Given two arrays, write a function to compute their intersection.

Example:
Given nums1 = [1, 2, 2, 1], nums2 = [2, 2], return[2].

Method 1: using two set. O(N) time, O(m+n) space.

class Solution {
public:
    vector<int> intersection(vector<int>& nums1, vector<int>& nums2) {
        if(nums1.size() == 0 || nums2.size() == 0) return {};
        set<int> hashMap;
        set<int> values;
        for(int i = 0; i < nums1.size(); ++i) hashMap.insert(nums1[i]);
        for(int i = 0; i < nums2.size(); ++i) {
            if(hashMap.find(nums2[i]) != hashMap.end()) values.insert(nums2[i]);
        }
        vector<int> res;
        auto iter = values.begin();
        while(iter != values.end()) {
            res.push_back(*iter);
            iter++;
        }
        return res;
    }
};

Varations:

 1: The input two arrays are sorted. The time complexity is O(m/n) whichever is larger.

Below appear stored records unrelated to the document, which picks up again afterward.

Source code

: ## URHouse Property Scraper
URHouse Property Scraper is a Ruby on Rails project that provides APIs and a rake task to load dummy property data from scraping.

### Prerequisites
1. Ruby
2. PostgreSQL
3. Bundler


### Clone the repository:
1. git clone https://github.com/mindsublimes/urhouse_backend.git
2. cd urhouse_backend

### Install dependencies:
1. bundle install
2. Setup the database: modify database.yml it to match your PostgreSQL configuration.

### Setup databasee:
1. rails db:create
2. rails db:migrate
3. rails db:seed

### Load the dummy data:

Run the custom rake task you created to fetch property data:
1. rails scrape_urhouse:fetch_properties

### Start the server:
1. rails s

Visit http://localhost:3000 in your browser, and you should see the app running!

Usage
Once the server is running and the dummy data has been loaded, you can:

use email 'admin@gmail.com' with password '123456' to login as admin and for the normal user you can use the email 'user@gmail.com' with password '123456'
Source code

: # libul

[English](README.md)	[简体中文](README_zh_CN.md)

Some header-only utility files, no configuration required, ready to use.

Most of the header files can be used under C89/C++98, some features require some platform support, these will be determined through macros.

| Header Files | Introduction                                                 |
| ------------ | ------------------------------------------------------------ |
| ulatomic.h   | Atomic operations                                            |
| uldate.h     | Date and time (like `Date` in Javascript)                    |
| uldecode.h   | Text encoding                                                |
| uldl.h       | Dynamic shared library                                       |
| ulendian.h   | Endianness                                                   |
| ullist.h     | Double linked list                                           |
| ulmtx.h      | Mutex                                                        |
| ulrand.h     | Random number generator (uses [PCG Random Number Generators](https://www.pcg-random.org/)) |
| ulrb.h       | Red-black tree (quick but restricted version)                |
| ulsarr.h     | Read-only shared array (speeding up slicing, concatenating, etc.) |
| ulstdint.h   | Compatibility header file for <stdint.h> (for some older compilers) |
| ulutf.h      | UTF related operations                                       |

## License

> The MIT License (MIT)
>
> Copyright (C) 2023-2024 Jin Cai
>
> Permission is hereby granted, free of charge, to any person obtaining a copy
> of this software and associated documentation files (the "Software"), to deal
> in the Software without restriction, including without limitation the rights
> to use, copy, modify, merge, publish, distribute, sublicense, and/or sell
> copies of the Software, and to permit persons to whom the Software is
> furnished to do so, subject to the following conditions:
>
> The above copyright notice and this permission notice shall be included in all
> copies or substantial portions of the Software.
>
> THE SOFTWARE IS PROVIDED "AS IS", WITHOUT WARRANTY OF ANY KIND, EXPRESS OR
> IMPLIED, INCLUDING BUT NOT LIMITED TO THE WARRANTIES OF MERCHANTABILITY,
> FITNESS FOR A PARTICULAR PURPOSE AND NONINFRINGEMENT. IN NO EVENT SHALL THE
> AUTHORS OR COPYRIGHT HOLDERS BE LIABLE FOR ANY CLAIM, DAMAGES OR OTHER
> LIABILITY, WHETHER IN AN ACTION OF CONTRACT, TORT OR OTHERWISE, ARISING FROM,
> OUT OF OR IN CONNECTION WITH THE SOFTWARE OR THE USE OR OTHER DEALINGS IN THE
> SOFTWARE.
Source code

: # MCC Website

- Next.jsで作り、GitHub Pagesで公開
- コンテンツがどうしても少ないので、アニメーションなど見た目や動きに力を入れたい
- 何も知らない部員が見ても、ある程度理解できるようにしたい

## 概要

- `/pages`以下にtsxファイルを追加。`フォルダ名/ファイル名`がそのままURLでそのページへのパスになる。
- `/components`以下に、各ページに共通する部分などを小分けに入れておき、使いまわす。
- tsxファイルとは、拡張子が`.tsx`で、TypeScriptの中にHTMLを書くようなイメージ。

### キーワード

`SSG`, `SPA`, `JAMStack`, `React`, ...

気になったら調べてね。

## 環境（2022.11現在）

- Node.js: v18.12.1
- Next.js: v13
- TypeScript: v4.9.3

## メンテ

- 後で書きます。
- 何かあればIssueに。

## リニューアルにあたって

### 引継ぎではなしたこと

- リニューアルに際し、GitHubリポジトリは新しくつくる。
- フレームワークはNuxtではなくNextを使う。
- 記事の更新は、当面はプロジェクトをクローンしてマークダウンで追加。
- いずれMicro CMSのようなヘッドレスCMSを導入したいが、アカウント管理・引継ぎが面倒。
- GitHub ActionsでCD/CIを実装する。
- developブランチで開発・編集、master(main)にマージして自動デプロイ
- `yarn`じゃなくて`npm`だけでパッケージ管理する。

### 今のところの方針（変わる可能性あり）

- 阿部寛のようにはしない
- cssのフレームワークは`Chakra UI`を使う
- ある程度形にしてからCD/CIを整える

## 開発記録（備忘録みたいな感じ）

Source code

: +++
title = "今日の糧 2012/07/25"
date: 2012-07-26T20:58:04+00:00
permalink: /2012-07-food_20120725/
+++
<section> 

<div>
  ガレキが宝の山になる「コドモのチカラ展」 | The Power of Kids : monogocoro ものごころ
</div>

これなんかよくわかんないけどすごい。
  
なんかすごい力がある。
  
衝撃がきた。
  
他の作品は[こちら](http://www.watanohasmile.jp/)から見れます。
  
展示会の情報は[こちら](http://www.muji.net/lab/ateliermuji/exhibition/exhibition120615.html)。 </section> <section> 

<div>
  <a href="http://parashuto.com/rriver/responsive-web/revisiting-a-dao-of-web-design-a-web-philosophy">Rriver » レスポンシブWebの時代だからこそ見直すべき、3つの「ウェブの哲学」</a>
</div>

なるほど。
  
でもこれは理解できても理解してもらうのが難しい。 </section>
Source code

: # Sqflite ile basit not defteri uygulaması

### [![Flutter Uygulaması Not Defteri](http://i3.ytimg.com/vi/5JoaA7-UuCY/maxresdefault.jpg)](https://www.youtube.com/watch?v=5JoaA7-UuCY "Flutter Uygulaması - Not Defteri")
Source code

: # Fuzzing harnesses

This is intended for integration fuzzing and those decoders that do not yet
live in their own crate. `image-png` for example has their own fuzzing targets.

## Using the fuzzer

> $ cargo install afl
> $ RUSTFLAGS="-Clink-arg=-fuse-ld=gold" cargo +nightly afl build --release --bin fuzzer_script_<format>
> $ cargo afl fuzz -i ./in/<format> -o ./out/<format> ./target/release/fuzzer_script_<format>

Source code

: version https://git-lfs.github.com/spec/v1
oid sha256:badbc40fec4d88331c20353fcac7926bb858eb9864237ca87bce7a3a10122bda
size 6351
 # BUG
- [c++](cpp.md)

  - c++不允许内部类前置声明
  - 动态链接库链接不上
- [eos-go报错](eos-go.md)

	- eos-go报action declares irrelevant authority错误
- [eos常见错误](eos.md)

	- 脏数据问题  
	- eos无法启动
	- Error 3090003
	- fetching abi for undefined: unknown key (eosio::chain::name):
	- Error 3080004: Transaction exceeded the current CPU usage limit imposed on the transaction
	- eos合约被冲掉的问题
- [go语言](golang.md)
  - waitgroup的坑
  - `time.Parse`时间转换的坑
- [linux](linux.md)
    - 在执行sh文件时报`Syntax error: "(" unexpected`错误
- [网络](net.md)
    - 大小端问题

// two sorted arrays interaction
vector<int> Interactions(vector<int>& a, vector<int>& b) {
  if(a.size() == 0) return {};
  if(b.size() == 0) return {};
  int a_start = 0, b_start = 0;
  vector<int> result;
  while(a_start < a.size() && b_start < b.size()) {
    if(a[a_start] == b[b_start]) {
      result.push_back(a[a_start]);
      a_start++;
      b_start++;
    } else if(a[a_start] < b[b_start]) a_start++;
    else b_start++;
  }
  return result;
}

2: What if one array is much longer and the other one is super short.

In this case, it is good to use binary search to search the short array's element in the super long one. Time complexity would be NLgM. M is much larger than N.

bool binarySearch(vector<int>& nums, int target) {
  int left = 0, right = nums.size() - 1;
  while(left <= right) {
    int mid = left + (right - left) / 2;
    if(nums[mid] == target) return true;
    else if(nums[mid] < target) left = mid + 1;
    else right = mid - 1;
  }
  return false;
}

vector<int> InteractionsII(vector<int>& longer, vector<int>& shorter) {
  if(longer.size() == 0) return {};
  if(shorter.size() == 0) return {};
  vector<int> res;
  for(int i = 0; i < shorter.size(); ++i) {
    if(binarySearch(longer, shorter[i])) {
      res.push_back(shorter[i]);
      while(i + 1 < shorter.size() && (shorter[i] == shorter[i+1])) {
        res.push_back(shorter[i]);
        i++;
    }
  }
  return res;
}

Further follow up: if two arrays are of the same length, however, the numbers are sometimes sparse, sometimes dense. 

We can also apply binary search but a little tweak. Each time we search the the target, return the right border of the target.

// TODO implement